[Stored data]
________

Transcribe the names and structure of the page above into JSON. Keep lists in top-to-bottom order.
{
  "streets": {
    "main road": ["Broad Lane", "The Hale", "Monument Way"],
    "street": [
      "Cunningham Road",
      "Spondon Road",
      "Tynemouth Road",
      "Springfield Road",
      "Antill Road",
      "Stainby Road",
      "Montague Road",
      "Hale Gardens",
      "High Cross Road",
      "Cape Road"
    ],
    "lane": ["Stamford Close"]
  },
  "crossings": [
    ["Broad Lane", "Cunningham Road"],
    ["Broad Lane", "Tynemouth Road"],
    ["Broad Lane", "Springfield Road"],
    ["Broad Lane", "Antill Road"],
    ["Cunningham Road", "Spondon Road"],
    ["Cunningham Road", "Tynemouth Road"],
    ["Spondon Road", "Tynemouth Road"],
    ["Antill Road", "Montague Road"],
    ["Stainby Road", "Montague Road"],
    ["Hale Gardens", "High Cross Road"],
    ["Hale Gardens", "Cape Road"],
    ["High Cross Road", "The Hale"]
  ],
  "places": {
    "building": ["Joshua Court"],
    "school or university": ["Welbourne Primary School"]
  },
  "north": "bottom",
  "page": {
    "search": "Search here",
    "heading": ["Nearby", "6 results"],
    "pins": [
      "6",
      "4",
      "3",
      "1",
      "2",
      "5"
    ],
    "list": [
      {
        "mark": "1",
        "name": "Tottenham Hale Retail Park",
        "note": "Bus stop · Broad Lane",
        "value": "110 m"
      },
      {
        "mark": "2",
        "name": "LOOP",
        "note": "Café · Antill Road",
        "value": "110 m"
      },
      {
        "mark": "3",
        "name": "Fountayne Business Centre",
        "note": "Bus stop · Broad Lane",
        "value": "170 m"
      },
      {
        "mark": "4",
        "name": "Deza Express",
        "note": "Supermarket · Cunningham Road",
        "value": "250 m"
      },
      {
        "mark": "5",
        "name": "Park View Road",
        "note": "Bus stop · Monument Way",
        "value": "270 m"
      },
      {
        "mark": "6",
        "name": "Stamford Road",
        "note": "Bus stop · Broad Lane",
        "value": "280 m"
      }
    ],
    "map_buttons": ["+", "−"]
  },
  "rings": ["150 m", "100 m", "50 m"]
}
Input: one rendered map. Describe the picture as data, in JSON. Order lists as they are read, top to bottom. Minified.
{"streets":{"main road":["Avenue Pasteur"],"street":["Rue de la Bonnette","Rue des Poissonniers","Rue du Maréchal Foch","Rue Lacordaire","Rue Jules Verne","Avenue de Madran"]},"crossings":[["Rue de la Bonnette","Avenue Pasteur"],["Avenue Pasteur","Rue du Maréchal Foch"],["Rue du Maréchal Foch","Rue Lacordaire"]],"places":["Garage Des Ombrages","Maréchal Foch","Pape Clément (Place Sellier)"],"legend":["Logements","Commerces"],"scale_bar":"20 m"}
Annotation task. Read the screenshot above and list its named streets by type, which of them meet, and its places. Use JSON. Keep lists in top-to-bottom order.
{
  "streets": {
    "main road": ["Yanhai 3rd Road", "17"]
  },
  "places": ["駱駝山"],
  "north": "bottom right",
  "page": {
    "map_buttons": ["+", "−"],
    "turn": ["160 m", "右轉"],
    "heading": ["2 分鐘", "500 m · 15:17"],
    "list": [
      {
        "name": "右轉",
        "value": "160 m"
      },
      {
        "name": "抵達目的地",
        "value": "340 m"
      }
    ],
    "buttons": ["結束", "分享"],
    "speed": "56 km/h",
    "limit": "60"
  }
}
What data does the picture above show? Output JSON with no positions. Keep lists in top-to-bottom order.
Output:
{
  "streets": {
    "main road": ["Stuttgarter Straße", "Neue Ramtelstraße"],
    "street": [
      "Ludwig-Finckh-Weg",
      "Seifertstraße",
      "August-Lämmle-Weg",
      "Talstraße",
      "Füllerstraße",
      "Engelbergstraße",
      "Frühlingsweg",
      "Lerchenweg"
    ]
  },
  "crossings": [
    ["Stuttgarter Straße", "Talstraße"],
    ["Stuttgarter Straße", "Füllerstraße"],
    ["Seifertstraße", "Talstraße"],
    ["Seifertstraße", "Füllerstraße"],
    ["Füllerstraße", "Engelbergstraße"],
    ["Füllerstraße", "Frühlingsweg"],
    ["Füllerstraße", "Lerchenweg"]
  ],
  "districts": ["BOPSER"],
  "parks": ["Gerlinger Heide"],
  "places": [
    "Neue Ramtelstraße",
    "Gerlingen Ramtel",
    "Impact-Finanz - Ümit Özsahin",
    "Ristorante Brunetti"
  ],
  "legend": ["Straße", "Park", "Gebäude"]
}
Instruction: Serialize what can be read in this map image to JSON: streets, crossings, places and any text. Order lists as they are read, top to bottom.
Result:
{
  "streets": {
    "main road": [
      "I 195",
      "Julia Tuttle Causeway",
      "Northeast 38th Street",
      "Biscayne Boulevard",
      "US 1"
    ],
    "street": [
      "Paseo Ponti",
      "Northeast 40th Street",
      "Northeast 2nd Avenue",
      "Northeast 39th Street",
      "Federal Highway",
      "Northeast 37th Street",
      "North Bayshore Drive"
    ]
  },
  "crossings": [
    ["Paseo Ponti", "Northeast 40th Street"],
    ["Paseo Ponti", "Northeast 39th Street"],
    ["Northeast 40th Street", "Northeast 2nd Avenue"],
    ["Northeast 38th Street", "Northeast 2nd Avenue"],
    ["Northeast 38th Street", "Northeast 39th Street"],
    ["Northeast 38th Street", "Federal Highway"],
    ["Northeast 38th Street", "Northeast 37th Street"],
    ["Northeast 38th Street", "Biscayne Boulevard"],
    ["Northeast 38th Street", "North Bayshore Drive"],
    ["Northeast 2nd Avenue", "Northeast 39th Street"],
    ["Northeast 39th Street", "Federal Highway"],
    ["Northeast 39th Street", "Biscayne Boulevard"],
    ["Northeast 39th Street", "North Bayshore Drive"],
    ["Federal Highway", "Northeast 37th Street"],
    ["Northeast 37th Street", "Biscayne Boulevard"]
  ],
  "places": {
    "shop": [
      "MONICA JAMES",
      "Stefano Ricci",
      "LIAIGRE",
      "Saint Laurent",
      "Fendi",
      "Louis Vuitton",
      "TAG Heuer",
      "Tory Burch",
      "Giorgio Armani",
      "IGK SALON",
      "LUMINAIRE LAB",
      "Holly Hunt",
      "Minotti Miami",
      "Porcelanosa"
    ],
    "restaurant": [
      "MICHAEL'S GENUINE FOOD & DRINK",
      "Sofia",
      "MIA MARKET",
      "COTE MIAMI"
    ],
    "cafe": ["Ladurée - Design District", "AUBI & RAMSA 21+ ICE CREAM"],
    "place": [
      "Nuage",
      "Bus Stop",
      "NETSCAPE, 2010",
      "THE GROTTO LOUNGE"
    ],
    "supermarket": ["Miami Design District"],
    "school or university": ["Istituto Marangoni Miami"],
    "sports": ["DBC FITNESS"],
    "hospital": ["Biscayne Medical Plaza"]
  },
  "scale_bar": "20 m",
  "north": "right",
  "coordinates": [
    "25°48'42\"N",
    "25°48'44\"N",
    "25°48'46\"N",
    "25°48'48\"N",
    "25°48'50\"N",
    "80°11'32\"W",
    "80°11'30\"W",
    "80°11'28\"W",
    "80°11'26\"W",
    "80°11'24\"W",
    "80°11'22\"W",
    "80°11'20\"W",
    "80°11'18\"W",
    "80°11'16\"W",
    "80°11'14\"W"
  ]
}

________

Task details:
What is wanted is the complete set of entries, returned verbatim.

Answer space:
Transcribe the names and structure of the page above into JSON. Keep lists in top-to-bottom order.
{
  "streets": {
    "main road": ["Broad Lane", "The Hale", "Monument Way"],
    "street": [
      "Cunningham Road",
      "Spondon Road",
      "Tynemouth Road",
      "Springfield Road",
      "Antill Road",
      "Stainby Road",
      "Montague Road",
      "Hale Gardens",
      "High Cross Road",
      "Cape Road"
    ],
    "lane": ["Stamford Close"]
  },
  "crossings": [
    ["Broad Lane", "Cunningham Road"],
    ["Broad Lane", "Tynemouth Road"],
    ["Broad Lane", "Springfield Road"],
    ["Broad Lane", "Antill Road"],
    ["Cunningham Road", "Spondon Road"],
    ["Cunningham Road", "Tynemouth Road"],
    ["Spondon Road", "Tynemouth Road"],
    ["Antill Road", "Montague Road"],
    ["Stainby Road", "Montague Road"],
    ["Hale Gardens", "High Cross Road"],
    ["Hale Gardens", "Cape Road"],
    ["High Cross Road", "The Hale"]
  ],
  "places": {
    "building": ["Joshua Court"],
    "school or university": ["Welbourne Primary School"]
  },
  "north": "bottom",
  "page": {
    "search": "Search here",
    "heading": ["Nearby", "6 results"],
    "pins": [
      "6",
      "4",
      "3",
      "1",
      "2",
      "5"
    ],
    "list": [
      {
        "mark": "1",
        "name": "Tottenham Hale Retail Park",
        "note": "Bus stop · Broad Lane",
        "value": "110 m"
      },
      {
        "mark": "2",
        "name": "LOOP",
        "note": "Café · Antill Road",
        "value": "110 m"
      },
      {
        "mark": "3",
        "name": "Fountayne Business Centre",
        "note": "Bus stop · Broad Lane",
        "value": "170 m"
      },
      {
        "mark": "4",
        "name": "Deza Express",
        "note": "Supermarket · Cunningham Road",
        "value": "250 m"
      },
      {
        "mark": "5",
        "name": "Park View Road",
        "note": "Bus stop · Monument Way",
        "value": "270 m"
      },
      {
        "mark": "6",
        "name": "Stamford Road",
        "note": "Bus stop · Broad Lane",
        "value": "280 m"
      }
    ],
    "map_buttons": ["+", "−"]
  },
  "rings": ["150 m", "100 m", "50 m"]
}
Input: one rendered map. Describe the picture as data, in JSON. Order lists as they are read, top to bottom. Minified.
{"streets":{"main road":["Avenue Pasteur"],"street":["Rue de la Bonnette","Rue des Poissonniers","Rue du Maréchal Foch","Rue Lacordaire","Rue Jules Verne","Avenue de Madran"]},"crossings":[["Rue de la Bonnette","Avenue Pasteur"],["Avenue Pasteur","Rue du Maréchal Foch"],["Rue du Maréchal Foch","Rue Lacordaire"]],"places":["Garage Des Ombrages","Maréchal Foch","Pape Clément (Place Sellier)"],"legend":["Logements","Commerces"],"scale_bar":"20 m"}
Annotation task. Read the screenshot above and list its named streets by type, which of them meet, and its places. Use JSON. Keep lists in top-to-bottom order.
{
  "streets": {
    "main road": ["Yanhai 3rd Road", "17"]
  },
  "places": ["駱駝山"],
  "north": "bottom right",
  "page": {
    "map_buttons": ["+", "−"],
    "turn": ["160 m", "右轉"],
    "heading": ["2 分鐘", "500 m · 15:17"],
    "list": [
      {
        "name": "右轉",
        "value": "160 m"
      },
      {
        "name": "抵達目的地",
        "value": "340 m"
      }
    ],
    "buttons": ["結束", "分享"],
    "speed": "56 km/h",
    "limit": "60"
  }
}
What data does the picture above show? Output JSON with no positions. Keep lists in top-to-bottom order.
Output:
{
  "streets": {
    "main road": ["Stuttgarter Straße", "Neue Ramtelstraße"],
    "street": [
      "Ludwig-Finckh-Weg",
      "Seifertstraße",
      "August-Lämmle-Weg",
      "Talstraße",
      "Füllerstraße",
      "Engelbergstraße",
      "Frühlingsweg",
      "Lerchenweg"
    ]
  },
  "crossings": [
    ["Stuttgarter Straße", "Talstraße"],
    ["Stuttgarter Straße", "Füllerstraße"],
    ["Seifertstraße", "Talstraße"],
    ["Seifertstraße", "Füllerstraße"],
    ["Füllerstraße", "Engelbergstraße"],
    ["Füllerstraße", "Frühlingsweg"],
    ["Füllerstraße", "Lerchenweg"]
  ],
  "districts": ["BOPSER"],
  "parks": ["Gerlinger Heide"],
  "places": [
    "Neue Ramtelstraße",
    "Gerlingen Ramtel",
    "Impact-Finanz - Ümit Özsahin",
    "Ristorante Brunetti"
  ],
  "legend": ["Straße", "Park", "Gebäude"]
}
Instruction: Serialize what can be read in this map image to JSON: streets, crossings, places and any text. Order lists as they are read, top to bottom.
Result:
{
  "streets": {
    "main road": [
      "I 195",
      "Julia Tuttle Causeway",
      "Northeast 38th Street",
      "Biscayne Boulevard",
      "US 1"
    ],
    "street": [
      "Paseo Ponti",
      "Northeast 40th Street",
      "Northeast 2nd Avenue",
      "Northeast 39th Street",
      "Federal Highway",
      "Northeast 37th Street",
      "North Bayshore Drive"
    ]
  },
  "crossings": [
    ["Paseo Ponti", "Northeast 40th Street"],
    ["Paseo Ponti", "Northeast 39th Street"],
    ["Northeast 40th Street", "Northeast 2nd Avenue"],
    ["Northeast 38th Street", "Northeast 2nd Avenue"],
    ["Northeast 38th Street", "Northeast 39th Street"],
    ["Northeast 38th Street", "Federal Highway"],
    ["Northeast 38th Street", "Northeast 37th Street"],
    ["Northeast 38th Street", "Biscayne Boulevard"],
    ["Northeast 38th Street", "North Bayshore Drive"],
    ["Northeast 2nd Avenue", "Northeast 39th Street"],
    ["Northeast 39th Street", "Federal Highway"],
    ["Northeast 39th Street", "Biscayne Boulevard"],
    ["Northeast 39th Street", "North Bayshore Drive"],
    ["Federal Highway", "Northeast 37th Street"],
    ["Northeast 37th Street", "Biscayne Boulevard"]
  ],
  "places": {
    "shop": [
      "MONICA JAMES",
      "Stefano Ricci",
      "LIAIGRE",
      "Saint Laurent",
      "Fendi",
      "Louis Vuitton",
      "TAG Heuer",
      "Tory Burch",
      "Giorgio Armani",
      "IGK SALON",
      "LUMINAIRE LAB",
      "Holly Hunt",
      "Minotti Miami",
      "Porcelanosa"
    ],
    "restaurant": [
      "MICHAEL'S GENUINE FOOD & DRINK",
      "Sofia",
      "MIA MARKET",
      "COTE MIAMI"
    ],
    "cafe": ["Ladurée - Design District", "AUBI & RAMSA 21+ ICE CREAM"],
    "place": [
      "Nuage",
      "Bus Stop",
      "NETSCAPE, 2010",
      "THE GROTTO LOUNGE"
    ],
    "supermarket": ["Miami Design District"],
    "school or university": ["Istituto Marangoni Miami"],
    "sports": ["DBC FITNESS"],
    "hospital": ["Biscayne Medical Plaza"]
  },
  "scale_bar": "20 m",
  "north": "right",
  "coordinates": [
    "25°48'42\"N",
    "25°48'44\"N",
    "25°48'46\"N",
    "25°48'48\"N",
    "25°48'50\"N",
    "80°11'32\"W",
    "80°11'30\"W",
    "80°11'28\"W",
    "80°11'26\"W",
    "80°11'24\"W",
    "80°11'22\"W",
    "80°11'20\"W",
    "80°11'18\"W",
    "80°11'16\"W",
    "80°11'14\"W"
  ]
}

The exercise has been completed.